Ideal tank conditions
When we talk about reservoir conditions, it is fragile to water parameters as its name suggests. They do not respond well to fluctuations in temperature, pH, or other chemical changes.
These numbers are not guidelines, but are more necessary. If they start to change, these fish will begin to die.
- Temperature: 75-80 degrees Fahrenheit.
- Hardness: KH 8-12.
- PH: 6.5-7.0.
- Water flow: moderate.
Due to the stringent water standards these fish require, they are more difficult to care for than other species, which are easier for beginners.
What size aquarium do they need?
Glass catfish need a tank of at least 30 gallons; they need enough space for school and swimming together as they like. Since they are so shy, a larger aquarium gives them the ability to feel safe in their home.

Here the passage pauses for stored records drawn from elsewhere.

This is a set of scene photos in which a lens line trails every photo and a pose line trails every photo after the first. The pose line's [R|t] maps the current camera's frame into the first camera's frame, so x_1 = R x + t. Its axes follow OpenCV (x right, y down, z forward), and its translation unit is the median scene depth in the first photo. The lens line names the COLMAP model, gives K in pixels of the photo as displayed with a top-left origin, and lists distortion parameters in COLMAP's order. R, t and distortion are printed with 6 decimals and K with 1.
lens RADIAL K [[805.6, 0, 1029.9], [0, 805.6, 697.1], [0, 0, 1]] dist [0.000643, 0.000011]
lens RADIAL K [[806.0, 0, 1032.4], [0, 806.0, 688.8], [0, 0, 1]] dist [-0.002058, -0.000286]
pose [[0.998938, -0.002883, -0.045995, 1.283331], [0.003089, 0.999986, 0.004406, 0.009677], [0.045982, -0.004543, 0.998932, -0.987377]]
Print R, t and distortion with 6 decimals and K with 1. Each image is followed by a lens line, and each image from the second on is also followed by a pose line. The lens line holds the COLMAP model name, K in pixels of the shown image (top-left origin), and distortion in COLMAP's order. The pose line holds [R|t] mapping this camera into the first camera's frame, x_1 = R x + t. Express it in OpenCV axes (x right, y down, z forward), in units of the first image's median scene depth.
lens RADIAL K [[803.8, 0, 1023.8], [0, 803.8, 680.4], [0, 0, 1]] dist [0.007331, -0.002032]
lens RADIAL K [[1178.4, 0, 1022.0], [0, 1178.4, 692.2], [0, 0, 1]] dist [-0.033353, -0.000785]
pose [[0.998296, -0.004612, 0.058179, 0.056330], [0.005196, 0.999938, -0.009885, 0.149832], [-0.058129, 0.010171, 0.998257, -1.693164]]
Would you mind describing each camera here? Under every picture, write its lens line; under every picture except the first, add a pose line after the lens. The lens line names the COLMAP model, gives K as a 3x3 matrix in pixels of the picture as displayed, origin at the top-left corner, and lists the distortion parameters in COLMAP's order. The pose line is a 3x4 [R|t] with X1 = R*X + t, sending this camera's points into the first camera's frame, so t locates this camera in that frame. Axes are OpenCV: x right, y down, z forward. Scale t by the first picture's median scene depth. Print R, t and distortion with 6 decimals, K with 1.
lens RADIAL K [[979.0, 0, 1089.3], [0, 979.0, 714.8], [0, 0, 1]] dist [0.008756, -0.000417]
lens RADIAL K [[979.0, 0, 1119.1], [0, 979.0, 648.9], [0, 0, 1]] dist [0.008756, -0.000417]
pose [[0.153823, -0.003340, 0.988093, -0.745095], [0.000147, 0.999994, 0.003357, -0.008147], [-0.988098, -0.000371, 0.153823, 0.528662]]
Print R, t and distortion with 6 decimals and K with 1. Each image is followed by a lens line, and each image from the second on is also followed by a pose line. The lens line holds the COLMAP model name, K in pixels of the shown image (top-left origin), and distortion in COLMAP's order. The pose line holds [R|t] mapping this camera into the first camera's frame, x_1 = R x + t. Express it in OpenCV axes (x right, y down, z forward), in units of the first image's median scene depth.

How many can you keep per gallon?
Due to their education nature, getting about 6 in a 30 gallon tank is best. This means keeping one glass catfish for every 5 gallons.
Keep glass catfish together
It is very important to keep these fish together. They will form tight social groups as if they were in the wild.
So simulating this is important. Having only one glass catfish will likely cause this fish to die from stress.
What do glass catfish eat
- In the wild, these catfish eat mostly zooplankton and other small worms or invertebrates.
- While they live in the middle of the water column, they are still selective feeders.
- They are known to eat small fish (small guppies) and mosquito larvae.
- This can be replicated in an aquarium using frozen or live foods such as Grindale worms, Daphnia, brine shrimp and mina.
- But in your aquarium, they will eat a wide variety of foods that include pellets or chips.